Lack of Oxygenated Blood

Often overlooked is the role of an athlete’s cardiorespiratory fitness level, which in conjunction with foundational qualities as strength, enable the enhancement and display of athleticism. Intense activities conducted near one’s VO2Max, or maximal aerobic capacity, require a proportional cardiac output to supply those working muscles with oxygenated blood. If oxygenated blood cannot be supplied quickly enough to working muscles, fatigue and reduced force output will result. Also, a robust cardiorespiratory fitness level will permit a quicker recovery between high intensity outputs.

Strategies can be instituted throughout the year to ensure that activity specific endurance is established and maintained. 

·  During the early stages of offseason training, work capacity should be built through general physical preparedness activities, which include resistance training

·  Progressive overload should be utilized with regards to building volume each workout and each training week via sets, reps, and density progression

·  Cardiorespiratory fitness training should never be neglected, regardless of the sport, event, or level of competition the athlete participates in

·  As the competitive season nears, the physiological work performed should begin to resemble the demands of competition (i.e. work to rest ratios should begin to approach the intervals and tempo at which the game is played at)

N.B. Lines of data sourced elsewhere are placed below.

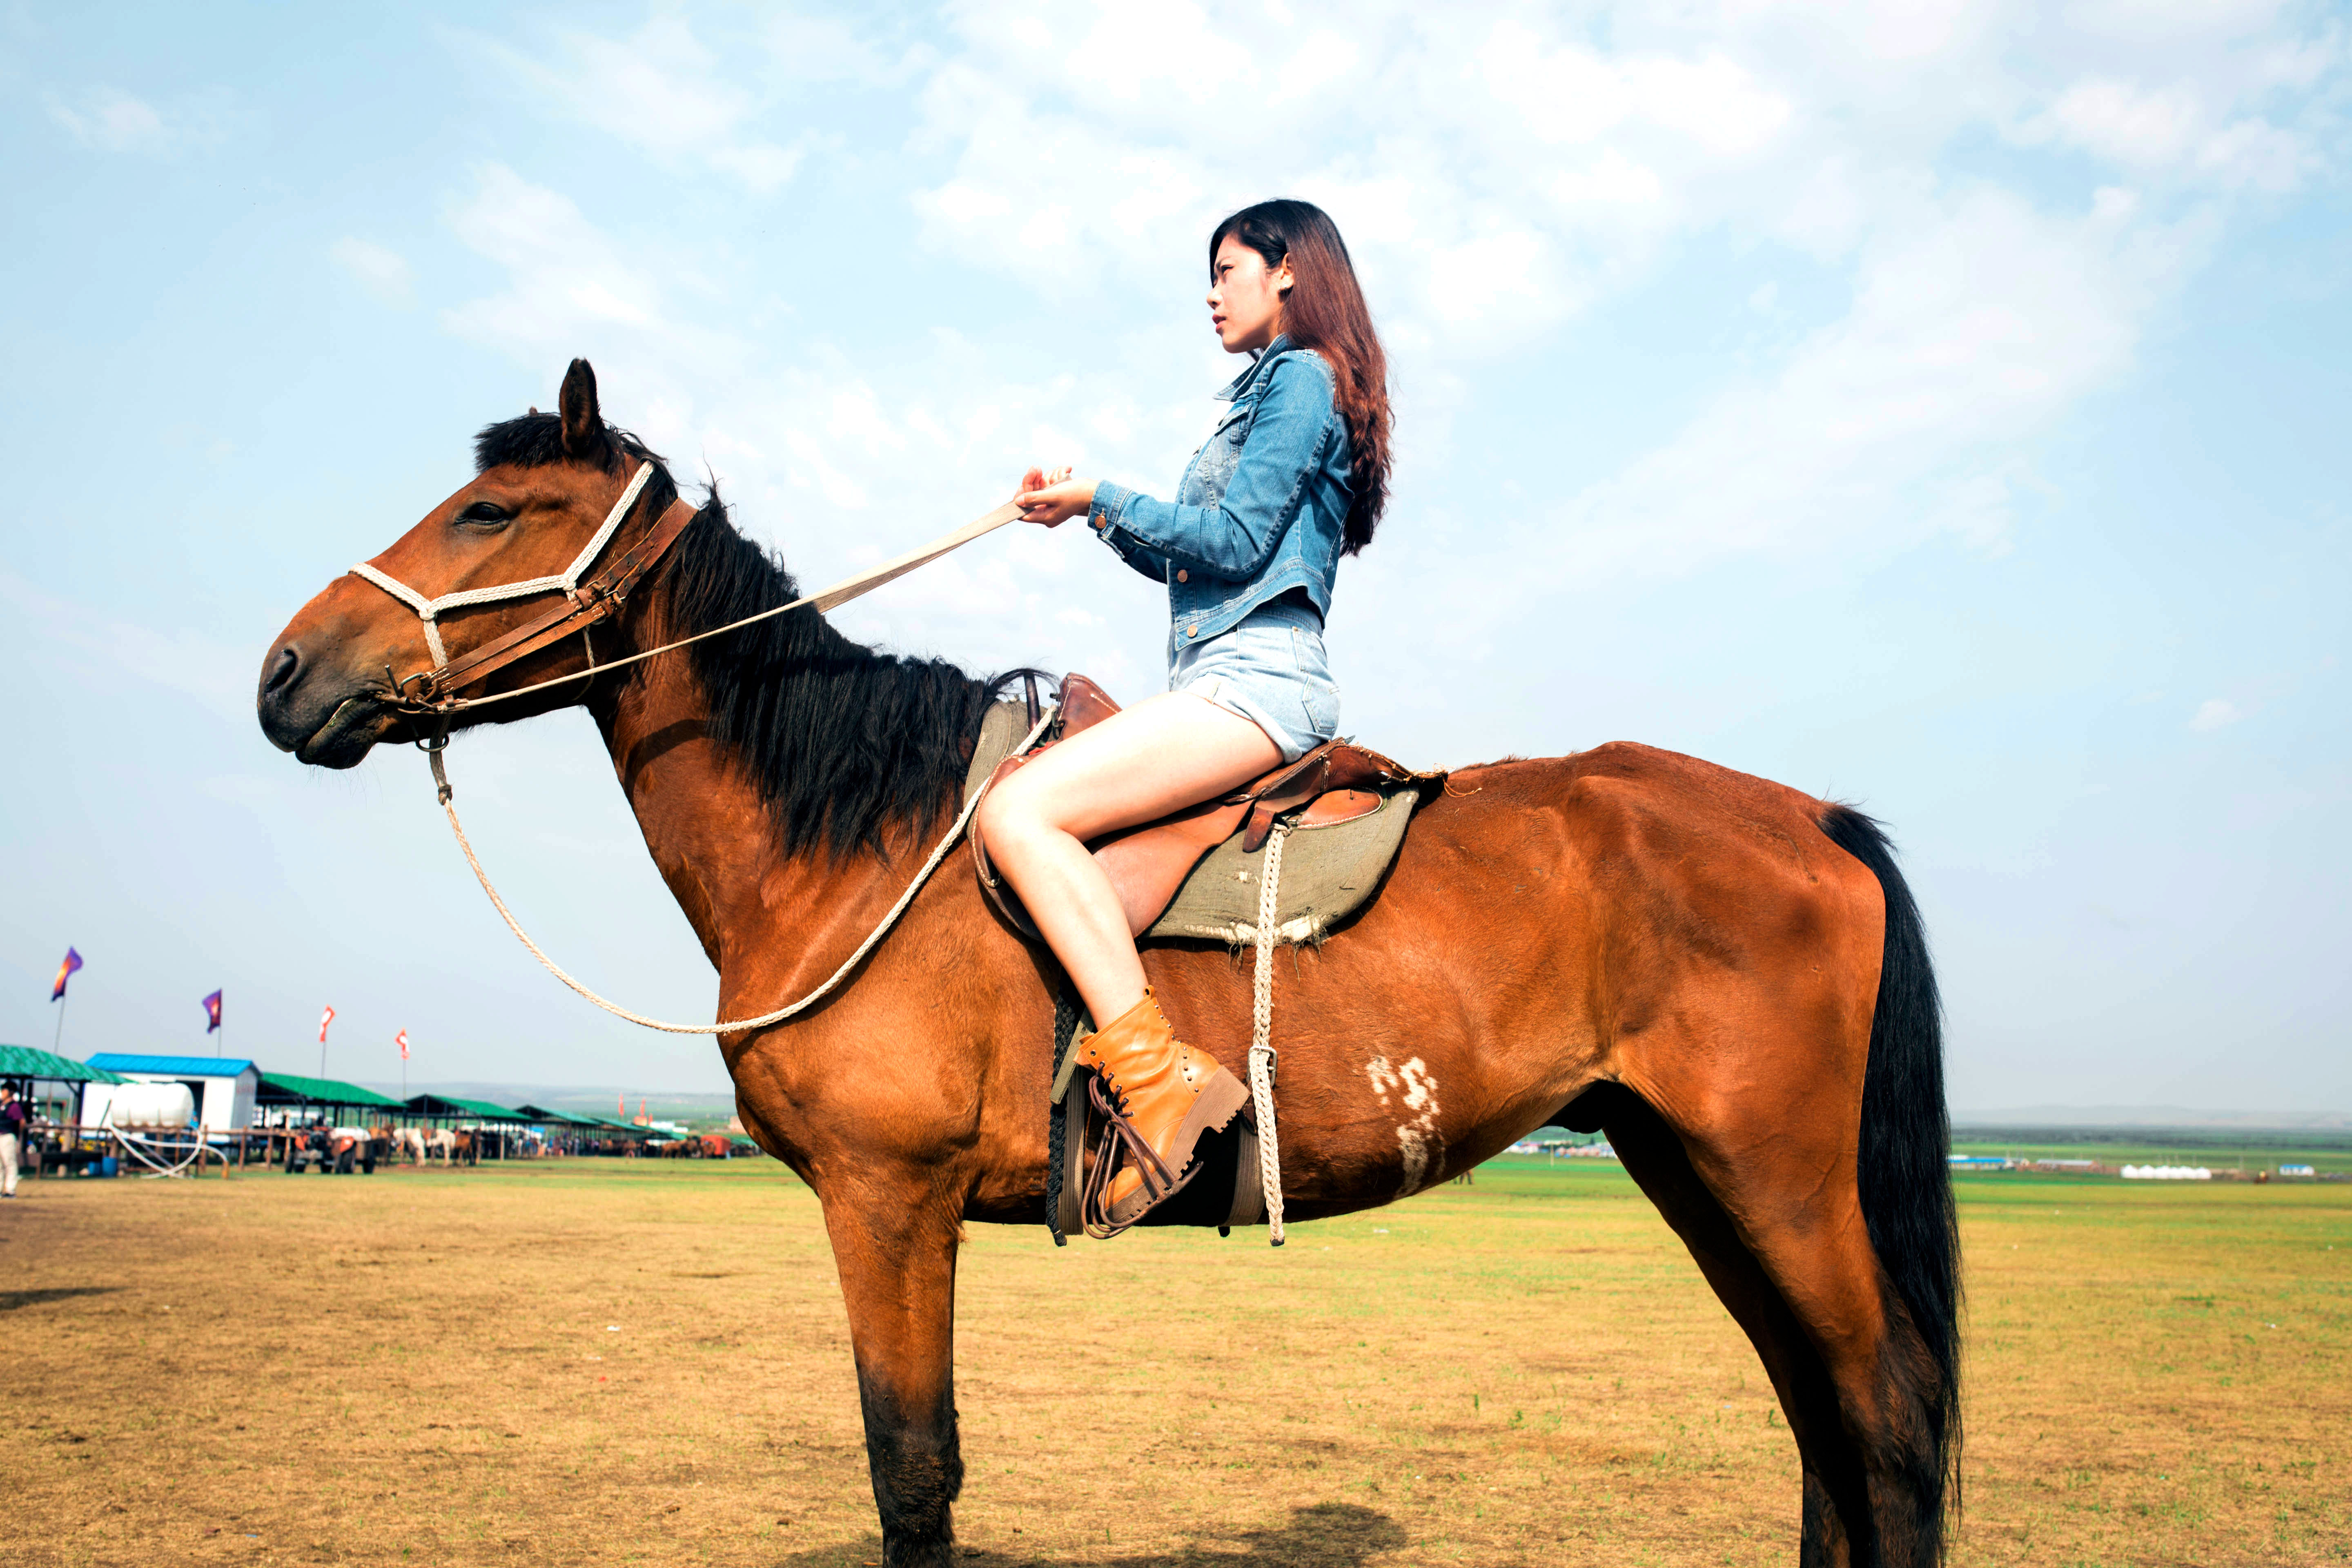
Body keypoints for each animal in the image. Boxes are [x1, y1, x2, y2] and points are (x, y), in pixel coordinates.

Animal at [257, 362, 1957, 1568]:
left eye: (491, 515)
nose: (285, 672)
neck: (854, 837)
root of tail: (1809, 817)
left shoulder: (889, 1200)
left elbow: (912, 1475)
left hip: (1777, 1181)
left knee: (1878, 1430)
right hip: (1697, 1170)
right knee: (1820, 1427)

·  Exercises which require immense technical proficiency such as Olympic lifts should not be used for conditioning

·  Plyometric exercises, which incur great neural demands and orthopedic stresses should not be performed to fatigue

·  Physical activity, namely cardiorespiratory fitness training, should be performed with fluctuating intensities and durations throughout the offseason

·  The demands of the sport should dictate the proportion of strength training and cardiorespiratory fitness training performed during the year

·  Be sure to fuel yourself properly prior to, during, and following practice, training, and competition

·  Remember, specificity reigns supreme – you get what you train for or don’t train for. If you’re ignoring conditioning, you can expect to be out of shape when your season begins or on your competition.